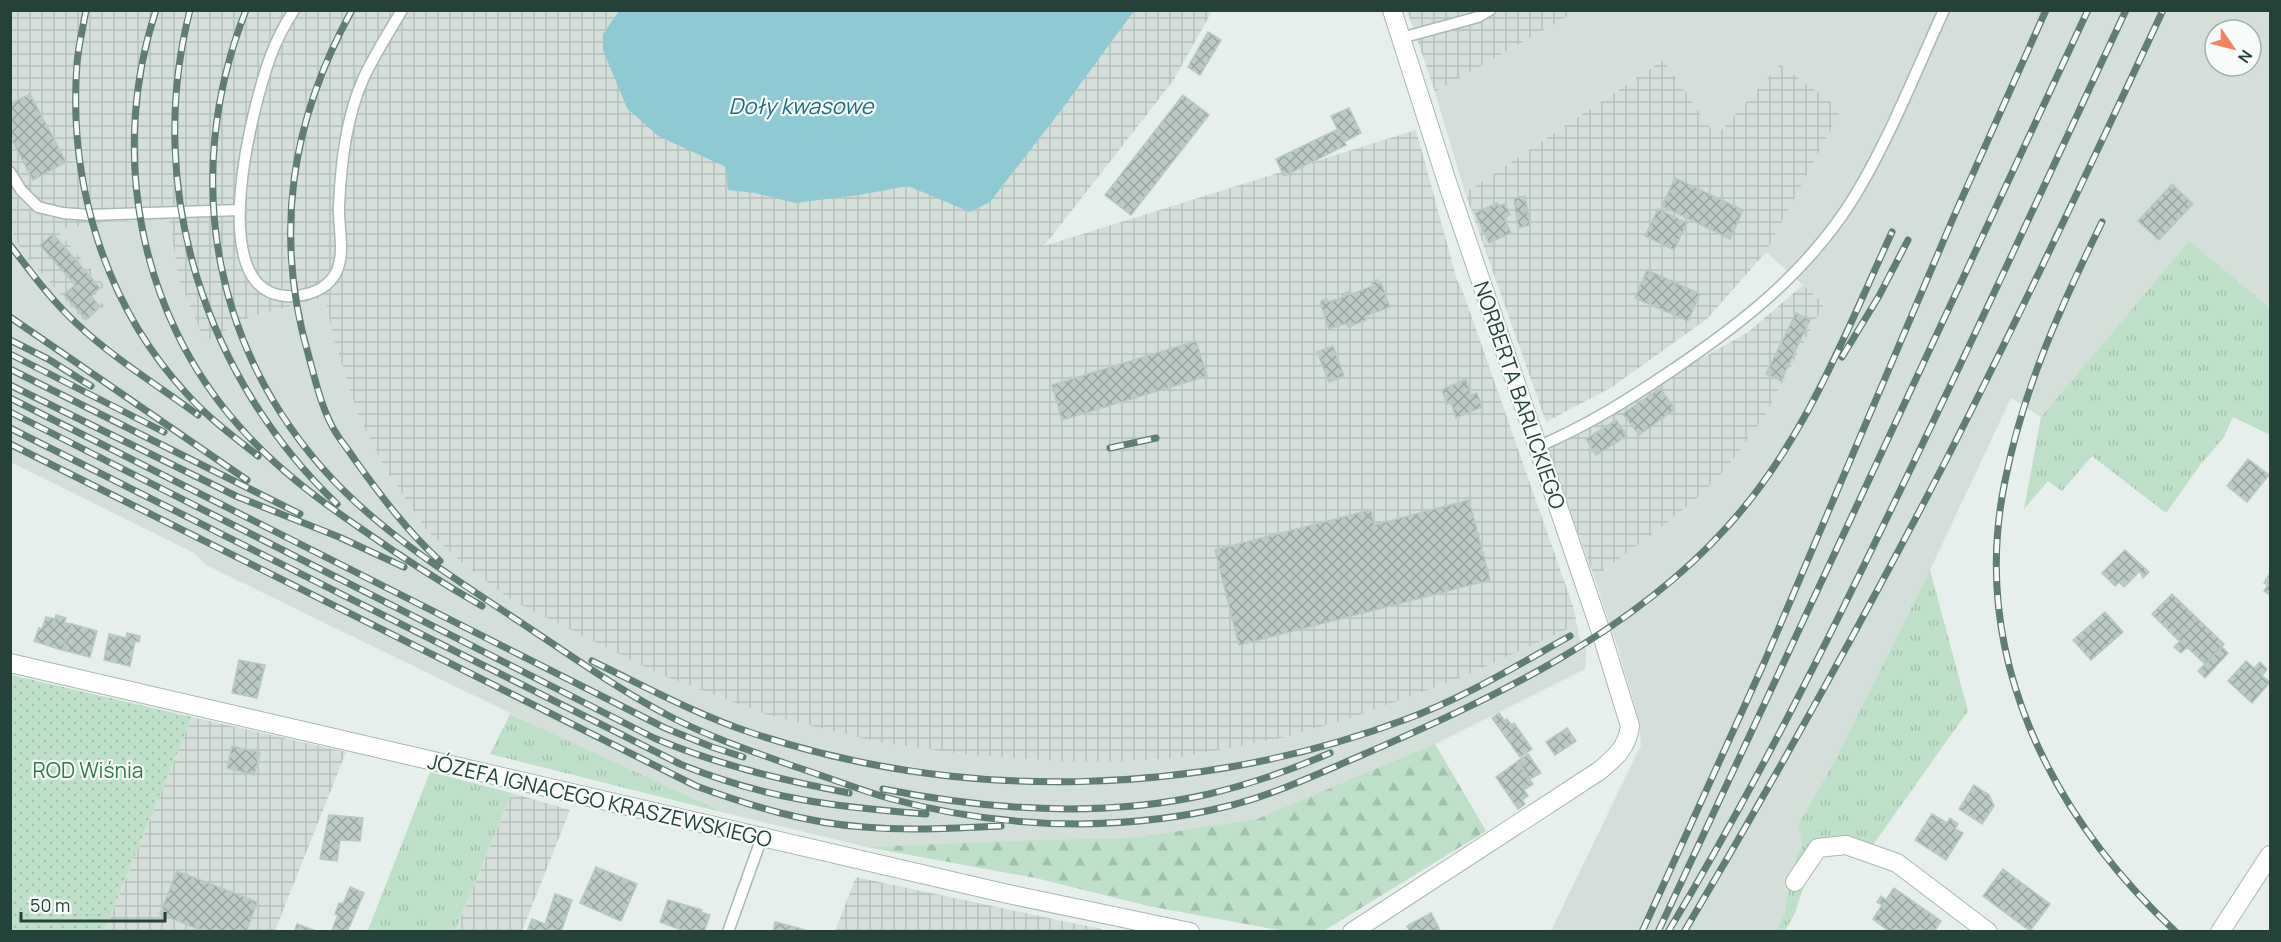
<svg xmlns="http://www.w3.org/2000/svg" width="2281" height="942" viewBox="0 0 2281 942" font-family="Manrope,sans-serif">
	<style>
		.built { fill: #d4dfda; fill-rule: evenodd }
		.industrial { fill: url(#industrial-grid) }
		.grass { fill: url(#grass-tufts) }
		.forest { fill: url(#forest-firs) }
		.garden { fill: url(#garden-dots) }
		.water { fill: #8ec9d4 }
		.building { fill: url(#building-cross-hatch); stroke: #b8c9c2; stroke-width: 1.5 }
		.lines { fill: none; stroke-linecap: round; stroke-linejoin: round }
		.service-casing { stroke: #a8b8b2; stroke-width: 13 }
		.minor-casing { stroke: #a8b8b2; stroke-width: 20 }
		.tertiary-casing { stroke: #a8b8b2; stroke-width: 20 }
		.service { stroke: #fff; stroke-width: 10 }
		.minor { stroke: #fff; stroke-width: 18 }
		.tertiary { stroke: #fff; stroke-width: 18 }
		.rail-casing { stroke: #5f7d75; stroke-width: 7 }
		.rail { stroke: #f7fbf9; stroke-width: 4.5; stroke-dasharray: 14; stroke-linecap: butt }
		.labels { text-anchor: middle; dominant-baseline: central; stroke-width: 4.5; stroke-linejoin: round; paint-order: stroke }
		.street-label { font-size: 21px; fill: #24423a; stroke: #f7fbf9 }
		.park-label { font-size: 21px; fill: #2d7a4b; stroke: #f7fbf9 }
		.water-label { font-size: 22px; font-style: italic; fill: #1c6f80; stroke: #f7fbf9 }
	</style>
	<defs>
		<pattern id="industrial-grid" width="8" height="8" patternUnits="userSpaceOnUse" patternTransform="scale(1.5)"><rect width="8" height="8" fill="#d4dfda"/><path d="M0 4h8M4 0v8" fill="none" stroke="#b6c1bc"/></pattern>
		<pattern id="grass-tufts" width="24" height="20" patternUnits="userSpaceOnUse" patternTransform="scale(1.5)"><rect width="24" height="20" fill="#bfe0c8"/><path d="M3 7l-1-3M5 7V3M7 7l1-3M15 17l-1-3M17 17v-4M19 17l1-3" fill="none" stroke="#a4c1ad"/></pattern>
		<pattern id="forest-firs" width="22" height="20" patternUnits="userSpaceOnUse" patternTransform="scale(1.5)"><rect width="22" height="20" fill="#bfe0c8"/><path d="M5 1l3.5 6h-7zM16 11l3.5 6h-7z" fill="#a4c1ad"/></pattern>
		<pattern id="garden-dots" width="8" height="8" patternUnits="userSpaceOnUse" patternTransform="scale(1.5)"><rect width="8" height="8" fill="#bfe0c8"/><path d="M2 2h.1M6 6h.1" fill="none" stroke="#a4c1ad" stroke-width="1.8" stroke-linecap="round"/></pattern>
		<pattern id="building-cross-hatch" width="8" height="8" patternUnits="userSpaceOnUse" patternTransform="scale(1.5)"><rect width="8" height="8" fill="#bbcac4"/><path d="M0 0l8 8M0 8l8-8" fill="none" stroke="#98a6a0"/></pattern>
	</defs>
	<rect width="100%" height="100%" fill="#e6efeb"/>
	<path class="built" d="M1577,11H2270V308L2189,241L2041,417L2011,398L1930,570L1833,764L1798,824L1802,846L1796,856L1784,914L1775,931H1551L1641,745L1638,717L1618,648L1594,577L1658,530L1697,498L1725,470L1824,304L1766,252L1840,110L1780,64L1716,136L1662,60L1465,193L1435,92ZM2215,30H2251V66H2215Z
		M152,219L169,220L179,280L205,341L250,317L325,297L333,337L359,417L386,470L427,531L465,565L511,600L661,675L771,716L878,742L968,755L1055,761H1126L1177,758L1282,738L1351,718L1460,678L1577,625L1579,637L1586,650L1585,669L1435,744L1486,831L1325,930L1284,931L1149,906L1036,878L867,847L725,813L557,736L206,565L194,553L11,462L10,229L21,250L95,295L105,286L57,230L105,222Z"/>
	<path class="industrial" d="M1407,10L1577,11L1435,92Z
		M11,11H1212L1173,81L1044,246L1416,130L1457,280L1463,292L1574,609L1577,625L1460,678L1351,718L1282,738L1177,758L1126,761H1055L968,755L878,742L771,716L661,675L511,600L465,565L427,531L386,470L359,417L333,337L325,297L250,317L205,342L179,280L169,220L105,222L57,230L105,286L95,295L104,306L85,322L21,250L11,229Z
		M1663,60L1716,136L1780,64L1841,110L1766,252L1707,319L1612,387L1546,422L1465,193Z
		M1803,285L1824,304L1764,417L1725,470L1697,498L1658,530L1594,577L1546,445L1747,333Z
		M192,717L346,752L275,931L104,932Z
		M512,793L570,810L522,931L455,932Z
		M856,877L1067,922L1102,929L1101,932L835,931Z"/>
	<path class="grass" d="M2189,241L2270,308V435L2233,417L2224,437L2201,464L2166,513L2092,456L2062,491L2048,481L2024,509L2041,417Z
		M1930,570L1968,711L1865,856L1844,853L1822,857L1804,885L1795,913L1785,931L1775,932L1784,914L1796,856L1802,846L1798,824L1833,764Z
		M510,714L725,813L490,754Z
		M430,772L512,793L455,931L368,930Z"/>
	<path class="forest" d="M1435,744L1486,831L1325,930L1284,931L1149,906L1036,878L867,847L1038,840L1133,838L1257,819Z"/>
	<path class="garden" d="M11,675L192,717L104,931H11Z"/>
	<path class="water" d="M619,11V10L1134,11L1062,109L990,202L970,212L908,186L859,195L795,203L755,193L728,190L726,167L658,136L627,108L603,50V34Z"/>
	<path class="building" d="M1208,32L1221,40L1200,75L1188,67Z
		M30,94L66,162L33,180L10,137V104Z
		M1183,95L1209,115L1131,215L1105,195Z
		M1349,108L1361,133L1344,142L1331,116Z
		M1338,129L1346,145L1284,176L1276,159Z
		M1675,178L1743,210L1730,239L1662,206Z
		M2172,184L2193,204L2159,240L2138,221Z
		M1525,196L1530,225L1518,228L1514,198Z
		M1497,203L1499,206L1505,204L1510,215L1504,218L1511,233L1489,243L1475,213Z
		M1658,209L1687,223L1674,250L1645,236Z
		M53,234L100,288L91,296L100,307L86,320L64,295L75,285L40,245Z
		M1647,270L1700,294L1688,321L1635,298Z
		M1378,280L1379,284L1381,283L1390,307L1365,316L1366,320L1348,327L1347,323L1329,329L1321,305V301L1327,299L1328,302L1343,297L1342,294L1348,292L1349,295L1373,286L1372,282Z
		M1796,313L1810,320L1781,381L1766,374Z
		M1196,341L1207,376L1062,420L1052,385Z
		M1333,346L1344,376L1329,382L1317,352Z
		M1466,379L1471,395L1477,393L1482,407L1456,418L1451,403L1447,404L1442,390Z
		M1660,388L1675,409L1639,435L1623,414Z
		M1616,420L1627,436L1596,455L1586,439Z
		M2248,459L2269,475L2247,502L2227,486Z
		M1469,500L1490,580L1239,645L1215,550L1371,510L1374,525Z
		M2125,550L2149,572L2143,578L2140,571L2124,587L2119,582L2115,586L2102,573Z
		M2270,573V595L2264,591L2268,585L2264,583Z
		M2172,594L2197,618L2177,639L2152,614Z
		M2105,612L2123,632L2091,660L2073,640Z
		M56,615L66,618L64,623L72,624L62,650L34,641L39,628L42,629L46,617L55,619Z
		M2197,618L2224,644L2205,664L2187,647L2181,653L2174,647L2180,641L2177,639Z
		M72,624L97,631L90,657L62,650Z
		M127,633L140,636L139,642L135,641L130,666L104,660L109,634L126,638Z
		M2222,647L2228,653L2205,678L2198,671Z
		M239,660L265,665L257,698L232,693Z
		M2246,661L2254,668L2260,662L2267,669L2262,676L2270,682L2252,703L2228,681Z
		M1499,713L1505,721L1507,719L1512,725L1514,723L1532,749L1520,757L1492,718Z
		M1567,728L1576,741L1555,755L1546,742Z
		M232,746L260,753L254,775L227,768Z
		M1528,754L1541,773L1530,779L1518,761Z
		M1517,762L1533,784L1524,790L1528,796L1522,800L1525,804L1518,809L1496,777Z
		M1974,785L1989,795L1994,806L1982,824L1959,809Z
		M1932,814L1947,823L1950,818L1958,824L1955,829L1963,833L1946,860L1915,840Z
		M329,815L363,818L360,841L340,840L337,861L320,859Z
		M596,867L637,884L621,921L580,903Z
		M2003,869L2050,904L2030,931L1983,896Z
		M177,871L257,902L246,932H206L160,914Z
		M350,887L364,893L347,932H337L332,930L338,915L335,914L339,903L343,904Z
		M1894,888L1941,921L1934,932H1890L1873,919L1882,905L1877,902L1881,896L1886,900Z
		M555,894L572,900L561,932H527L532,919L545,924Z
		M668,900L702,910L701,912L710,915L704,932H687L660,922Z
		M1431,913L1441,932H1410L1407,926Z
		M775,922L806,930V932H773Z
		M297,924L319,932H294Z"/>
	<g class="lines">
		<defs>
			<path id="service" d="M294,10C285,24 277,39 271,55C254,101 203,290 285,296C301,297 320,293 331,280C348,261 338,230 339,206C341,163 346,117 364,77C375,54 389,32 402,10
				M1401,38L1478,17L1490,10
				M10,172L21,190L38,207L63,213L89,215L240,210
				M1537,447C1585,427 1628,400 1671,371C1741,324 1805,274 1851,202C1887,145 1915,73 1944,10
				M728,932L762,837"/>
			<path id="minor" d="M10,663L1008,894L1190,932
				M1795,882L1818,848L1846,845L1897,863L1988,932
				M1352,932L1599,771C1615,758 1627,748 1630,726L1601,632L1448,185L1392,10"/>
			<path id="tertiary" d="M2220,932L2270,855"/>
		</defs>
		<use href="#service" class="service-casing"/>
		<use href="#minor" class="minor-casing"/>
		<use href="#tertiary" class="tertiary-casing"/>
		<use href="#service" class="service"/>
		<use href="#minor" class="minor"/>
		<use href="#tertiary" class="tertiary"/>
		<defs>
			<path id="rail" d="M86,10C83,28 78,47 77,64C68,183 105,305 186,393C207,417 233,436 258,456
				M156,10C109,152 139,314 239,426C274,466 316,498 360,528C400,556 440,582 482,606
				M190,10C144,189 205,378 337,504
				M246,10C179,180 214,362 344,491C399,545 465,585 529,628C576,659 622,692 673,718C712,738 754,752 796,767C827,777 857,789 888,798C950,815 1015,824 1080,824C1128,823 1177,819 1224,807C1271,796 1315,775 1360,756C1491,699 1630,635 1727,527C1804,443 1845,334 1892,232
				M352,10C291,121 273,234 309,357C315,380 321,405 332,426C338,438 348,449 355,460C381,496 407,531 440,561
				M2102,222C2061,306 2023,389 2005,481C1969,655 2050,815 2176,932
				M10,245C31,272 51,300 76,323C113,358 157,385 198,415
				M10,317L247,480
				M10,340L48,359L91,386
				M10,354L164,432
				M1842,357L1879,296L1908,240
				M10,369L300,514
				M10,385L238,497L339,537L404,567
				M10,398L665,728L712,747L743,757
				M10,412L654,738C718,765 782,780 849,793
				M10,428L680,764C765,799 836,807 926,814
				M10,444L696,786C751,806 805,823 864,827C909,831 956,828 1001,826
				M1110,448L1156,438
				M592,661C644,686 697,715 752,733C962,803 1197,797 1404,720C1462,699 1516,666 1570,636
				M883,789C988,810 1104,818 1209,794C1251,784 1291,770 1330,753
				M1642,932L1764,663L1954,216L2046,10
				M1658,932L2088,10
				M1668,932C1753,791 1826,645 1897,497C1975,336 2050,173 2126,10
				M1684,932C1775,779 1861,624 1943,466C2020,316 2092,163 2163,10"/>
		</defs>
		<use href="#rail" class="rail-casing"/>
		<use href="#rail" class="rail"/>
	</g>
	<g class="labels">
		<g class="street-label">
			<text transform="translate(1520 395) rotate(71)">NORBERTA BARLICKIEGO</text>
			<text transform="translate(600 800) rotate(13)">JÓZEFA IGNACEGO KRASZEWSKIEGO</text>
		</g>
		<g class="park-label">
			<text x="88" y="770">ROD Wiśnia</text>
		</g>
		<g class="water-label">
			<text x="801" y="106">Doły kwasowe</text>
		</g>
	</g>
	<rect width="2281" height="942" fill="none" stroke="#24423a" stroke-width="24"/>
	<g transform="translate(2233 48) rotate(125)"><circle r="28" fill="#f7fbf9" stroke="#a3b1ad" stroke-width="1.5"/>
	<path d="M0-4.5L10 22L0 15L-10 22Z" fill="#f4845f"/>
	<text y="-9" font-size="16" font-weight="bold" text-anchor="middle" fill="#24423a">N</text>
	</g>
	<path d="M21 912v9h144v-9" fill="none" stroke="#24423a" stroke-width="3"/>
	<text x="30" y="912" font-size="18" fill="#24423a" stroke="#f7fbf9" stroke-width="4.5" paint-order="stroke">50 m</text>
</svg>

───

### To do
If a line in the records above has the word "lines", copy it out.

### Expected answer
		.lines { fill: none; stroke-linecap: round; stroke-linejoin: round }
	<g class="lines">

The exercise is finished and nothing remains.